Los reproches, las palabras fuera de contexto; y aquellos
mensajitos por el móvil que tan relevantes iba a ser.
De la noche a
la mañana la citación ante el juez; los
abogados, procuradores, toda la parafernalia que rodea un juicio.
Vuestra
abogada fue clara desde un principio: habría que luchar y muy bien para ganar
ante el estrado. Casi siempre le daban la razón a la madre y por ello la
custodia de los pequeños. Este hecho era el que te sublevaba, que tu hijo no
pudiera tener a Ainara; que tú misma no pudieras disfrutar de la compañía de tu
querida nieta.
No era sólo
la custodia lo que se barajaba; podía
ser condenado a la cárcel durante un tiempo y esta noticia te hizo estremecer
hasta lo más profundo de tu ser. Tu hijo, carne de tu carne, entre rejas, como un vulgar delincuente.
Aquello no podía ser cierto, sin duda era una confusión, algo que no iba a
suceder nunca.
Otra
alternativa eran los trabajos comunitarios; seria preferible a la cárcel, sin
dudarlo.
Los mensajes
por el móvil eran un arma peligrosa que esgrimiría el abogado de la parte contraria. Todo se confabulaba en
contra, eso era cierto. Y más que nada sería la sarta de mentiras que saldrían
de la boca de tu nuera; sabría hacer muy bien su papel frente al estrado.
Se te
llevaban los demonios al verla mirándote desafiante, segura de su victoria
sobre vosotros.
Tanto que la
quisiste, acogiéndola casi como a una hija. Y ese era el pago que os daba,
acusar al padre de su propia hija, sin el menor miramiento, amenazarlo con
quitarle la custodia de la niña.
El día del
juicio Ainara se quedó en casa de un familiar. La niña no habría comprendido el
por qué de todo aquello, sin duda se habría visto afectada por la gran tensión
que flotaba en el ambiente.
Por suerte
para ti en algunos momentos te venía al pensamiento la ilusión que tenías por
la tienda; los pormenores y trámites que iniciaste y los que todavía tenías que
llevar a cabo, una ingente tarea que te absorbía todo el poco tiempo que te quedaba libre.
También te
reconfortaban las palabras de ánimo y esperanza que te dedicaban todos tus
amigos y amistades.
No era poco,
desde luego, contar con tanta gente sincera a tu favor en estos momentos.
Aunque la pena y la desazón eran finalmente tuyas y de nadie más.
Te levantaste
por inercia cuando todos lo hicieron.
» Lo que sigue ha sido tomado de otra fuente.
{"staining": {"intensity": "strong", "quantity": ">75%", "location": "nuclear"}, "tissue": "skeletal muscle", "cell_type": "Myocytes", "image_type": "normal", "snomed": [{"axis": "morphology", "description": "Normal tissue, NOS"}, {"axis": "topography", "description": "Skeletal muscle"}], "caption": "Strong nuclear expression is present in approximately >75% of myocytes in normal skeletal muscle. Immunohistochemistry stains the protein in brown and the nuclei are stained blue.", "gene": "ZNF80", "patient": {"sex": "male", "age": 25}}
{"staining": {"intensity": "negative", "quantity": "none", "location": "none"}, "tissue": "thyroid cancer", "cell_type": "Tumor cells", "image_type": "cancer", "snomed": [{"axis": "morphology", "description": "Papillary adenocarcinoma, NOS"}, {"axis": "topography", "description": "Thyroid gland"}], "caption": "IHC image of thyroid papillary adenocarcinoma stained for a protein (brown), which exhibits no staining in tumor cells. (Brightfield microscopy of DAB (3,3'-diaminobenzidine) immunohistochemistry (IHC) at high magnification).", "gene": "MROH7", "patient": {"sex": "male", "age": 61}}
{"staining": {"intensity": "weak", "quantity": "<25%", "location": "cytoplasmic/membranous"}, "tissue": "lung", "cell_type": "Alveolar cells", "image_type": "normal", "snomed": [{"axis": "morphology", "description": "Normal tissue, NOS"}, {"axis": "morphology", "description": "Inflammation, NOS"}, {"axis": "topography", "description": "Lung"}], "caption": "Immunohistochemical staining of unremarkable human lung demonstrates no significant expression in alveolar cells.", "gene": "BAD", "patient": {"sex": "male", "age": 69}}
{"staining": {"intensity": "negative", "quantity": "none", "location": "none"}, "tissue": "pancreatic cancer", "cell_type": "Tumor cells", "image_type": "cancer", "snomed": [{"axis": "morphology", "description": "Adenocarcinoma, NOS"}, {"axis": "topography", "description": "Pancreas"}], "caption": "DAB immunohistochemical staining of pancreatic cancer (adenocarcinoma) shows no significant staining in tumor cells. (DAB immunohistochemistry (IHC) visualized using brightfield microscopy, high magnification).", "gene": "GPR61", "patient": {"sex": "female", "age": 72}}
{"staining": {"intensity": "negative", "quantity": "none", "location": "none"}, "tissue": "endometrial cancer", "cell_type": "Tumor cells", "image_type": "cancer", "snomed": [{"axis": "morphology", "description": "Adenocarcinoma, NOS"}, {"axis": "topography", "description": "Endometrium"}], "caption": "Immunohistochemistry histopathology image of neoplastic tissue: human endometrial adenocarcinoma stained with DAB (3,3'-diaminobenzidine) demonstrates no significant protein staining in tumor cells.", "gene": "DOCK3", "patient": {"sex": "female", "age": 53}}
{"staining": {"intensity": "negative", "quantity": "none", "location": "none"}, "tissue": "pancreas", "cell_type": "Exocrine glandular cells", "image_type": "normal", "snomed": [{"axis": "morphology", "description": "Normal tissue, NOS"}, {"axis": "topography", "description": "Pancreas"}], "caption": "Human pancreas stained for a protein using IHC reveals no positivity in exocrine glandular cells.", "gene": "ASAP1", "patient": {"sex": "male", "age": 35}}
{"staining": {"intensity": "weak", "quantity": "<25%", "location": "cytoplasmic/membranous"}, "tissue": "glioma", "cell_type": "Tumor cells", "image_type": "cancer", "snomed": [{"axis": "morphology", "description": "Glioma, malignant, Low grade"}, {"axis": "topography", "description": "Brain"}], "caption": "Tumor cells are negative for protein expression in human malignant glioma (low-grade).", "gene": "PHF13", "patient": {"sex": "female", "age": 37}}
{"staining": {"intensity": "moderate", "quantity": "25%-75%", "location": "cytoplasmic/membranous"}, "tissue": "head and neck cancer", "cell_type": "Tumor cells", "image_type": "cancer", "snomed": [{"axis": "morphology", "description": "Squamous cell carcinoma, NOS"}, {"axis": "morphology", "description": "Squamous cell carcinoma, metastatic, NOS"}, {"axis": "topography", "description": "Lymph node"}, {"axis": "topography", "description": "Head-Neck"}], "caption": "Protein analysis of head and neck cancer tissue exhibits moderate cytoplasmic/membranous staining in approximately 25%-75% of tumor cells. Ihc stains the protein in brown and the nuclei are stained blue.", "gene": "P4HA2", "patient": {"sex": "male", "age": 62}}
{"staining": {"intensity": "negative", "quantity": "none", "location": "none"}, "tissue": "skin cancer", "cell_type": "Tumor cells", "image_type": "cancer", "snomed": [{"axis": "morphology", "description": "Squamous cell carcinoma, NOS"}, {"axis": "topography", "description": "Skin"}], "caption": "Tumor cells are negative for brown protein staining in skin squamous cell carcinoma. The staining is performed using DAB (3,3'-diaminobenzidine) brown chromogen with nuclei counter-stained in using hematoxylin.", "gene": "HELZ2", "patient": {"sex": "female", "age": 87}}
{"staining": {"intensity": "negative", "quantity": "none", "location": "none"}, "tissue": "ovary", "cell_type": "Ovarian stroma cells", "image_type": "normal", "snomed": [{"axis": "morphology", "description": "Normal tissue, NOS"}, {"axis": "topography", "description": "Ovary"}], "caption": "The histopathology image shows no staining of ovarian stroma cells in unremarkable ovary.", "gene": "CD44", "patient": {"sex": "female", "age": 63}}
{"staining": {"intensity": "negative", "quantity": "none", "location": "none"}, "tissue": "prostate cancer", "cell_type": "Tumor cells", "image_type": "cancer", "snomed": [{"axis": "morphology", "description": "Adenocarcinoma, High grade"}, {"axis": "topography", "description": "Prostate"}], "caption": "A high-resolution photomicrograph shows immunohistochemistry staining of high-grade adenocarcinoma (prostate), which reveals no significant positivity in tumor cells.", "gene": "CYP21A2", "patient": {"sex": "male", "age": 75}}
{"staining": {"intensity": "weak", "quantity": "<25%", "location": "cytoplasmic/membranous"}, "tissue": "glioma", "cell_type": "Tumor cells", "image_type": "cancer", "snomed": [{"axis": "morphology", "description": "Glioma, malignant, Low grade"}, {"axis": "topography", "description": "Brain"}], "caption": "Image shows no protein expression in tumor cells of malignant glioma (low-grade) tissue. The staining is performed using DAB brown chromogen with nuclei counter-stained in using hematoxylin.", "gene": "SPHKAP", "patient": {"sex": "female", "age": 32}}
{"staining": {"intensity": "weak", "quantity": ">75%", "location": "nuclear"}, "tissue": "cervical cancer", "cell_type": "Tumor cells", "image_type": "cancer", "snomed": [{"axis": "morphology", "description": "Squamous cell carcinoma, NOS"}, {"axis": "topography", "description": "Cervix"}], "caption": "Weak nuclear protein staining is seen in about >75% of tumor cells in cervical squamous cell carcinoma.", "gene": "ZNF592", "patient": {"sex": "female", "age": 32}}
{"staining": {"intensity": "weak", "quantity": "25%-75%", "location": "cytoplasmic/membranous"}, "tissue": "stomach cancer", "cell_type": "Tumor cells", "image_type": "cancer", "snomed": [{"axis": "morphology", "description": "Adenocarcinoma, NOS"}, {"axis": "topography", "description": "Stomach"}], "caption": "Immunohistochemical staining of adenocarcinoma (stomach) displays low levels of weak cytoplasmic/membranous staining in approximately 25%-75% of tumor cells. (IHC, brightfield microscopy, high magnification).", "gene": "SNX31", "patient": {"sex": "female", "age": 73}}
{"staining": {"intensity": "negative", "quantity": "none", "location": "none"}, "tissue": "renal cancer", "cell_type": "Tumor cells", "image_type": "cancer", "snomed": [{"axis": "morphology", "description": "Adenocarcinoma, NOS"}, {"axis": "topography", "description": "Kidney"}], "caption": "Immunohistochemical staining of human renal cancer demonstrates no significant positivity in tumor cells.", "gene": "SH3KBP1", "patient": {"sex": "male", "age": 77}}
El juez y el jurado entraban en la sala.
Iban a dictar sentencia. La suerte estaba ya echada, pensaste. Sólo cabía rezar
la última plegaria y desear una sentencia justa.
El rostro del
juez era una página en blanco. Sus labios apenas se movieron al pronunciar la
decisión del jurado. No llegaste a oírla, sólo notaste los abrazos de los tuyos
y sin saber por qué tus lágrimas afloraron.
Tu querido
hijo no iría a la cárcel. Pagaría una multa y cumpliría una orden de
alejamiento. Y podría estar con su hija cada quince días.
Era para
estar contentos, la verdad. El fantasma de la prisión se alejaba
definitivamente de tu hijo. La multa no era excesiva y el alejamiento sería
conveniente después de lo sucedido. Y podríais disfrutar de Ainara cuando
correspondiera.
Notaste cómo
un nudo espeso y doloroso aflojaba tu ánimo poco a poco liberándote de tanta
tensión acumulada. Y resonaron de nuevo aquellas palabras que nunca dejaron de
acompañarte en todo el tiempo que duró la pesadilla. De aquella persona tan
lejana pero a la vez tan próxima. “Sé fuerte”. “Ánimo, vencerás”. “Tendréis
suerte, todo irá bien.”.
Y lloraste de
nuevo. Pero esta vez fue de inmensa alegría.